After graduating from high school, Graham enrolled at the University of Michigan. He played at the guard and tackle positions for the Michigan Wolverines football from 1904 to 1907. He was known by the nickname "Octy" due to his having a long reach like an octopus. After he scored three touchdowns in a 1905 game, the Chicago Daily Tribune wrote:"'Octy' Graham was allowed to carry the ball and he scored three touchdowns. Moreover he carried the ball repeatedly on sprints in which he broke away from the entire field for several yards. At other times he was down under punts like a shot out of a gun. The cheering for 'Octy' was prolonged: 'Rah for Octy, Michigan's Eckersall'"
Graham also handled kicking duties for Michigan. As a senior in 1907, he kicked two field goals for Michigan's only points in an 8-0 win over Vanderbilt. (Field goals counted for four points under 1907 rules.) After the victory over Vanderbilt, The Washington Post called Graham "a tenth of a ton Wolverine star" who "wins games for Michigan and saves his team from defeat."

The New York Times later called Graham "one of Michigan's greatest football stars of Yost's famous 'point a minute' eleven."

==Family and later years==
Graham was married in October 1911 to Emma Lutilla Freaser at the La Salle Hotel; they took their honeymoon trip to Cuba and Mexico. They had two children, Walter D. Graham Jr., and Virginia Graham. In his draft registration submitted in 1918, Graham stated that he was a resident of Chicago and the President of the Mutual Cigar Co.

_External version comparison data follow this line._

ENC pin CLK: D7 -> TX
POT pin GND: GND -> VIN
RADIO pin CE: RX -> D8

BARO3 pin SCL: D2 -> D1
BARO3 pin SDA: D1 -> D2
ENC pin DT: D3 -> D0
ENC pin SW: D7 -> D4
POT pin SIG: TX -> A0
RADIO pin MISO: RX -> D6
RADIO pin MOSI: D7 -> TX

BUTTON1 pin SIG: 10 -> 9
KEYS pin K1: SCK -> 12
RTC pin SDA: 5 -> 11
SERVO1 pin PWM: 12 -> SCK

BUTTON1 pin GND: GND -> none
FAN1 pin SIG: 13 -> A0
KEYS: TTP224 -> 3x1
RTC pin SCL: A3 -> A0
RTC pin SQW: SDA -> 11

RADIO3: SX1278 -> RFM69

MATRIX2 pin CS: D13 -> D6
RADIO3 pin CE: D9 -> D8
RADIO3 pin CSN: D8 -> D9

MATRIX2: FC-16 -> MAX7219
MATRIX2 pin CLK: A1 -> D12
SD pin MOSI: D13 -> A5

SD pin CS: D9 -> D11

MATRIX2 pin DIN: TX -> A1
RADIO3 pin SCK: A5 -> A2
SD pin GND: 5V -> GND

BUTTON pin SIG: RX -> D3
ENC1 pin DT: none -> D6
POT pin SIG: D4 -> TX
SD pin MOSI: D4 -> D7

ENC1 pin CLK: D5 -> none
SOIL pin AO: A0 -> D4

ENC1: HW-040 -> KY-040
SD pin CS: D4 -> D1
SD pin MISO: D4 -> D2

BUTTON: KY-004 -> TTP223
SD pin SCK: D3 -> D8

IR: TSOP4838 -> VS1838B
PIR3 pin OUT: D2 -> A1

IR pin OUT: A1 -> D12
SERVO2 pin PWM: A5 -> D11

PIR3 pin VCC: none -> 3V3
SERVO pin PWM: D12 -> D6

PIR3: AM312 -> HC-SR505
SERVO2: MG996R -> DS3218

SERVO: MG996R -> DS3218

Graham's first wife died in 1920, and in April 1921, Graham married Hazel Cady Chatterton of River Forest, Illinois. The couple announced their plans to live in Kenilworth. They had four children, Walter D. Graham Jr., William Graham, Virginia Graham, and Jeanne Graham.
Graham lived in River Forest in his later years. After developing a brain tumor, he underwent surgery at Chicago's Wesley Memorial Hospital in late May 1927. He showed signs of improvement in the days after the surgery, but he died at his home in River Forest less than two months later.